▶ _PROBLEM REQUIREMENTS_: Find every line below with the word "tokens" in it, and copy each one.

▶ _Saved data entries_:

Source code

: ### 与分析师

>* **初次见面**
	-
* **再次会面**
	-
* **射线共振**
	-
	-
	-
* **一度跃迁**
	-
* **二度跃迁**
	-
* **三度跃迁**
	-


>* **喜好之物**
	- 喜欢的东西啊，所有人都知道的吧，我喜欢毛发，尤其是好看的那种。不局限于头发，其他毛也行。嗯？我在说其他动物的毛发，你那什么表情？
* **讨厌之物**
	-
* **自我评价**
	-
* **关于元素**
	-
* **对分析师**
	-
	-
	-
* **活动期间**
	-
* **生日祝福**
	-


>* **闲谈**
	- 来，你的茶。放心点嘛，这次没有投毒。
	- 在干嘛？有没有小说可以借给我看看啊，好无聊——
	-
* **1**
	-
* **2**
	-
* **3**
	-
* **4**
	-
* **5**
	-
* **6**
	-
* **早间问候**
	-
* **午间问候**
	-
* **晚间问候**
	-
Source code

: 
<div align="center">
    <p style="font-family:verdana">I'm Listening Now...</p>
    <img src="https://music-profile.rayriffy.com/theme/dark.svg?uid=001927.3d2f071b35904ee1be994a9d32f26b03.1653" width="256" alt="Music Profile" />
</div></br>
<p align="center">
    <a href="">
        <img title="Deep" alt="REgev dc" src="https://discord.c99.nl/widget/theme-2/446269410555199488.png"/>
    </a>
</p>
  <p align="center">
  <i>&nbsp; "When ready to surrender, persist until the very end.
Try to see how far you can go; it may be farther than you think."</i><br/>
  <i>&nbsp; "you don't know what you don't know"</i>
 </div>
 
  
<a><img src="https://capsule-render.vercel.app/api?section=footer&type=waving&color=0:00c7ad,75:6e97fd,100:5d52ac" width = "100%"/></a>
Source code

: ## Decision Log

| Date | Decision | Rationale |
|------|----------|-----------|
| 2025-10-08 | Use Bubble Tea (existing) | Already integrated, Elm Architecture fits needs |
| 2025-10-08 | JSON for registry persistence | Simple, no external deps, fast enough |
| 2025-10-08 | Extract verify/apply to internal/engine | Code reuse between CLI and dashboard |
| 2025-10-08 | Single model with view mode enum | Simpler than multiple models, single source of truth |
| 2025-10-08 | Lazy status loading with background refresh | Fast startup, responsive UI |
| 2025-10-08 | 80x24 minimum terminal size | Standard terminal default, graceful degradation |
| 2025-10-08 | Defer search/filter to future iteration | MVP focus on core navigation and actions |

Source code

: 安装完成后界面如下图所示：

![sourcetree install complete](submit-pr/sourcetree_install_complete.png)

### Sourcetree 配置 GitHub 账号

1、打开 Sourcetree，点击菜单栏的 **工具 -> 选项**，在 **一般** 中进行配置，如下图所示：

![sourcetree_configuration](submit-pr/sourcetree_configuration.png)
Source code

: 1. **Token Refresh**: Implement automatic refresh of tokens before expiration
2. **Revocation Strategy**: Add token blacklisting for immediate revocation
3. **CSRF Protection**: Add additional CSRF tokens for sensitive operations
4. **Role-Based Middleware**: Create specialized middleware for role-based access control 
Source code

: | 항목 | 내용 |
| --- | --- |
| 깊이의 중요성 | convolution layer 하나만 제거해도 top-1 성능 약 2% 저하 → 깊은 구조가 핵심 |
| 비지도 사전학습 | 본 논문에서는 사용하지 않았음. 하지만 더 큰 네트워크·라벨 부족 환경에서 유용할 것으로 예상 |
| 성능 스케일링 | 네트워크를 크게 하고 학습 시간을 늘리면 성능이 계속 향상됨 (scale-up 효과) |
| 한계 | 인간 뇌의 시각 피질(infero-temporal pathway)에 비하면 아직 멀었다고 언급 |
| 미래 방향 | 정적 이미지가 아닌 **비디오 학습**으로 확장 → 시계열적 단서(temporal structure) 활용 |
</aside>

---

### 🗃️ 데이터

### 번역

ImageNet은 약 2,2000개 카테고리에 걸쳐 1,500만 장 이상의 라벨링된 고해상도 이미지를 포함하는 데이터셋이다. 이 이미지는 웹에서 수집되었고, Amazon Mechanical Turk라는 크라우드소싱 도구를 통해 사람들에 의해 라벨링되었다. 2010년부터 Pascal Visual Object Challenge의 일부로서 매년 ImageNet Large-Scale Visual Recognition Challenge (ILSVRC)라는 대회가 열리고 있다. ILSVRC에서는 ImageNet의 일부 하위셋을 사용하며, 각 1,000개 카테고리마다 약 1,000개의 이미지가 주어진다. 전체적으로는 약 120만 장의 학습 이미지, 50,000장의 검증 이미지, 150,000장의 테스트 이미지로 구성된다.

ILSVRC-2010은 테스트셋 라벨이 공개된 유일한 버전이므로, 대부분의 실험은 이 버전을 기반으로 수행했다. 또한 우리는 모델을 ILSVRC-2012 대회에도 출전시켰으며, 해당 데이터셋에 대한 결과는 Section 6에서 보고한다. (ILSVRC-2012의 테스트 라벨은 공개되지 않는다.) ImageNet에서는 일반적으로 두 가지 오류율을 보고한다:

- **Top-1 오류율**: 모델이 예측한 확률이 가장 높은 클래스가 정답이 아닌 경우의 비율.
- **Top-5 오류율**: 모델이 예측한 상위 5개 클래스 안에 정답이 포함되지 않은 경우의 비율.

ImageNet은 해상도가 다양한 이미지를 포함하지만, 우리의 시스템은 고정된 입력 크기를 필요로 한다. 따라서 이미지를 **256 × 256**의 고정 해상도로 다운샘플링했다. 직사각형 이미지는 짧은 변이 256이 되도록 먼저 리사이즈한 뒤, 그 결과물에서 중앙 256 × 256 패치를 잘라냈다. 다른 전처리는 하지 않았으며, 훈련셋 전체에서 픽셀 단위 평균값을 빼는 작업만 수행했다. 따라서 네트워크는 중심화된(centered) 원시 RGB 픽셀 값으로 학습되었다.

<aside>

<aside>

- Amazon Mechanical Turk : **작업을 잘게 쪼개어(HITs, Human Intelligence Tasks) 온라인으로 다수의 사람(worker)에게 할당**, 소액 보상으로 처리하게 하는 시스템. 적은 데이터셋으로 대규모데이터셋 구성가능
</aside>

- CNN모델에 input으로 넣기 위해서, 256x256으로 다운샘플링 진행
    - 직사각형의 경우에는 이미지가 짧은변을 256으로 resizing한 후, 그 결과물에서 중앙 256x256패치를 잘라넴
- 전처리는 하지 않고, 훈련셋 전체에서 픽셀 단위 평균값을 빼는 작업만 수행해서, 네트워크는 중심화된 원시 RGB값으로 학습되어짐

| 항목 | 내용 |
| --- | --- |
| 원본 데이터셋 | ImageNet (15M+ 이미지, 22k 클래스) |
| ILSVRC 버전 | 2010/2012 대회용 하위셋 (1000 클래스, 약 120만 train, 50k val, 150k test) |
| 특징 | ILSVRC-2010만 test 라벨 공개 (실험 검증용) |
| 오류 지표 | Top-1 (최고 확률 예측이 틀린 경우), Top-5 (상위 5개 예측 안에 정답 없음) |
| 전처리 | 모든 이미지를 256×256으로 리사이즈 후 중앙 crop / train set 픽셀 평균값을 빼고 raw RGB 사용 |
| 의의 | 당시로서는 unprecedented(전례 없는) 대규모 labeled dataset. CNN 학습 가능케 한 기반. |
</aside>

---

▶ _ANSWER TO THIS EXERCISE_:
: 1. **Token Refresh**: Implement automatic refresh of tokens before expiration
3. **CSRF Protection**: Add additional CSRF tokens for sensitive operations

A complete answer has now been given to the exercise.